WHAT YOU NEED TO DO
The entries are to be returned exactly, with images left out.

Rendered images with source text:
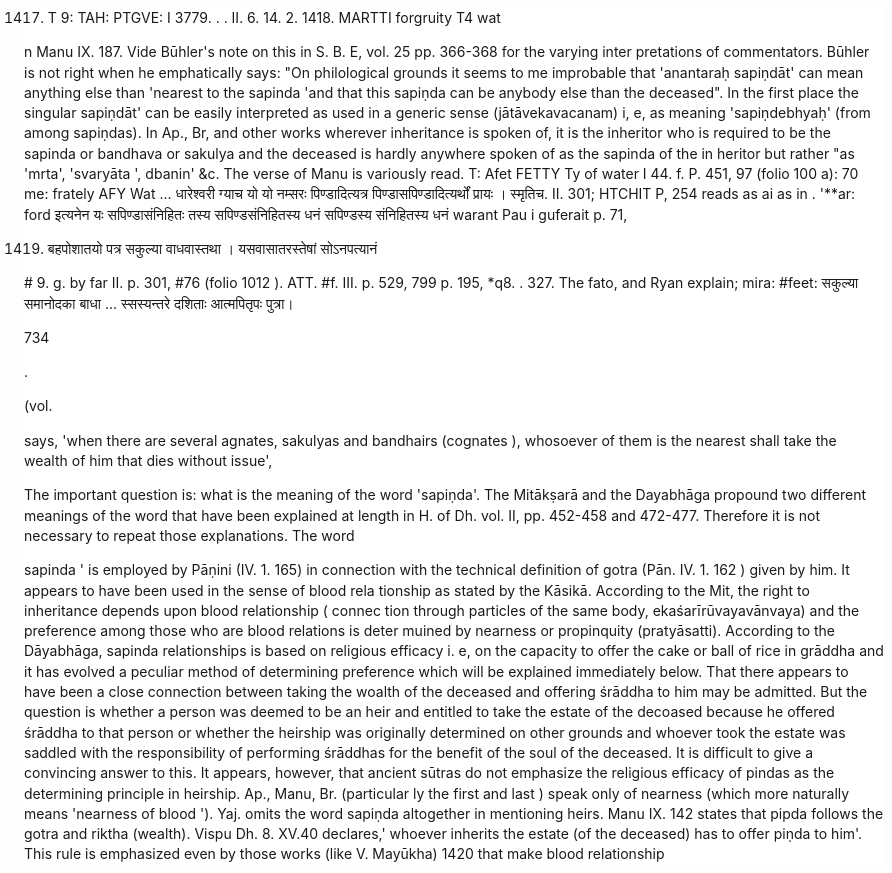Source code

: 1417. T 9: TAH: PTGVE: I 3779. . . II. 6. 14. 2. 1418. MARTTI forgruity T4 wat 

n Manu IX. 187. Vide Būhler's note on this in S. B. E, vol. 25 pp. 366-368 for the varying inter pretations of commentators. Būhler is not right when he emphatically says: "On philological grounds it seems to me improbable that 'anantaraḥ sapiṇdāt' can mean anything else than 'nearest to the sapinda 'and that this sapiṇda can be anybody else than the deceased". In the first place the singular sapiṇdāt' can be easily interpreted as used in a generic sense (jātāvekavacanam) i, e, as meaning 'sapiṇdebhyaḥ' (from among sapiṇdas). In Ap., Br, and other works wherever inheritance is spoken of, it is the inheritor who is required to be the sapinda or bandhava or sakulya and the deceased is hardly anywhere spoken of as the sapinda of the in heritor but rather "as 'mrta', 'svaryāta ', dbanin' &c. The verse of Manu is variously read. T: Afet FETTY Ty of water I 44. f. P. 451, 97 (folio 100 a): 70 me: frately AFY Wat ... धारेश्वरी ग्याच यो यो नम्सरः पिण्डादित्यत्र पिण्डासपिण्डादित्यर्थों प्रायः । स्मृतिच. II. 301; HTCHIT P, 254 reads as ai as in . '**ar: ford इत्यनेन यः सपिण्डासंनिहितः तस्य सपिण्डसंनिहितस्य धनं सपिण्डस्य संनिहितस्य धनं warant Pau i guferait p. 71, 

1419. बहपोशातयो पत्र सकुल्या वाधवास्तथा । यसवासातरस्तेषां सोऽनपत्यानं 

\# 9. g. by far II. p. 301, \#76 (folio 1012 ). ATT. \#f. III. p. 529, 799 p. 195, *q8. . 327. The fato, and Ryan explain; mira: \#feet: सकुल्या समानोदका बाधा ... स्सस्यन्तरे दशिताः आत्मपितृपः पुत्रा। 

734 



. 

(vol. 

says, 'when there are several agnates, sakulyas and bandhairs (cognates ), whosoever of them is the nearest shall take the wealth of him that dies without issue', 

The important question is: what is the meaning of the word 'sapiṇda'. The Mitākṣarā and the Dayabhāga propound two different meanings of the word that have been explained at length in H. of Dh. vol. II, pp. 452-458 and 472-477. Therefore it is not necessary to repeat those explanations. The word 

sapinda ' is employed by Pāṇini (IV. 1. 165) in connection with the technical definition of gotra (Pān. IV. 1. 162 ) given by him. It appears to have been used in the sense of blood rela tionship as stated by the Kāsikā. According to the Mit, the right to inheritance depends upon blood relationship ( connec tion through particles of the same body, ekaśarīrūvayavānvaya) and the preference among those who are blood relations is deter muined by nearness or propinquity (pratyāsatti). According to the Dāyabhāga, sapinda relationships is based on religious efficacy i. e, on the capacity to offer the cake or ball of rice in grāddha and it has evolved a peculiar method of determining preference which will be explained immediately below. That there appears to have been a close connection between taking the woalth of the deceased and offering śrāddha to him may be admitted. But the question is whether a person was deemed to be an heir and entitled to take the estate of the decoased because he offered śrāddha to that person or whether the heirship was originally determined on other grounds and whoever took the estate was saddled with the responsibility of performing śrāddhas for the benefit of the soul of the deceased. It is difficult to give a convincing answer to this. It appears, however, that ancient sūtras do not emphasize the religious efficacy of pindas as the determining principle in heirship. Ap., Manu, Br. (particular ly the first and last ) speak only of nearness (which more naturally means 'nearness of blood '). Yaj. omits the word sapiṇda altogether in mentioning heirs. Manu IX. 142 states that pipda follows the gotra and riktha (wealth). Vispu Dh. 8. XV.40 declares,' whoever inherits the estate (of the deceased) has to offer piṇda to him'. This rule is emphasized even by those works (like V. Mayūkha) 1420 that make blood relationship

ANSWER TO THIS TASK
Source code

: 1417. T 9: TAH: PTGVE: I 3779. . . II. 6. 14. 2. 1418. MARTTI forgruity T4 wat 

n Manu IX. 187. Vide Būhler's note on this in S. B. E, vol. 25 pp. 366-368 for the varying inter pretations of commentators. Būhler is not right when he emphatically says: "On philological grounds it seems to me improbable that 'anantaraḥ sapiṇdāt' can mean anything else than 'nearest to the sapinda 'and that this sapiṇda can be anybody else than the deceased". In the first place the singular sapiṇdāt' can be easily interpreted as used in a generic sense (jātāvekavacanam) i, e, as meaning 'sapiṇdebhyaḥ' (from among sapiṇdas). In Ap., Br, and other works wherever inheritance is spoken of, it is the inheritor who is required to be the sapinda or bandhava or sakulya and the deceased is hardly anywhere spoken of as the sapinda of the in heritor but rather "as 'mrta', 'svaryāta ', dbanin' &c. The verse of Manu is variously read. T: Afet FETTY Ty of water I 44. f. P. 451, 97 (folio 100 a): 70 me: frately AFY Wat ... धारेश्वरी ग्याच यो यो नम्सरः पिण्डादित्यत्र पिण्डासपिण्डादित्यर्थों प्रायः । स्मृतिच. II. 301; HTCHIT P, 254 reads as ai as in . '**ar: ford इत्यनेन यः सपिण्डासंनिहितः तस्य सपिण्डसंनिहितस्य धनं सपिण्डस्य संनिहितस्य धनं warant Pau i guferait p. 71, 

1419. बहपोशातयो पत्र सकुल्या वाधवास्तथा । यसवासातरस्तेषां सोऽनपत्यानं 

\# 9. g. by far II. p. 301, \#76 (folio 1012 ). ATT. \#f. III. p. 529, 799 p. 195, *q8. . 327. The fato, and Ryan explain; mira: \#feet: सकुल्या समानोदका बाधा ... स्सस्यन्तरे दशिताः आत्मपितृपः पुत्रा। 

734 



. 

(vol. 

says, 'when there are several agnates, sakulyas and bandhairs (cognates ), whosoever of them is the nearest shall take the wealth of him that dies without issue', 

The important question is: what is the meaning of the word 'sapiṇda'. The Mitākṣarā and the Dayabhāga propound two different meanings of the word that have been explained at length in H. of Dh. vol. II, pp. 452-458 and 472-477. Therefore it is not necessary to repeat those explanations. The word 

sapinda ' is employed by Pāṇini (IV. 1. 165) in connection with the technical definition of gotra (Pān. IV. 1. 162 ) given by him. It appears to have been used in the sense of blood rela tionship as stated by the Kāsikā. According to the Mit, the right to inheritance depends upon blood relationship ( connec tion through particles of the same body, ekaśarīrūvayavānvaya) and the preference among those who are blood relations is deter muined by nearness or propinquity (pratyāsatti). According to the Dāyabhāga, sapinda relationships is based on religious efficacy i. e, on the capacity to offer the cake or ball of rice in grāddha and it has evolved a peculiar method of determining preference which will be explained immediately below. That there appears to have been a close connection between taking the woalth of the deceased and offering śrāddha to him may be admitted. But the question is whether a person was deemed to be an heir and entitled to take the estate of the decoased because he offered śrāddha to that person or whether the heirship was originally determined on other grounds and whoever took the estate was saddled with the responsibility of performing śrāddhas for the benefit of the soul of the deceased. It is difficult to give a convincing answer to this. It appears, however, that ancient sūtras do not emphasize the religious efficacy of pindas as the determining principle in heirship. Ap., Manu, Br. (particular ly the first and last ) speak only of nearness (which more naturally means 'nearness of blood '). Yaj. omits the word sapiṇda altogether in mentioning heirs. Manu IX. 142 states that pipda follows the gotra and riktha (wealth). Vispu Dh. 8. XV.40 declares,' whoever inherits the estate (of the deceased) has to offer piṇda to him'. This rule is emphasized even by those works (like V. Mayūkha) 1420 that make blood relationship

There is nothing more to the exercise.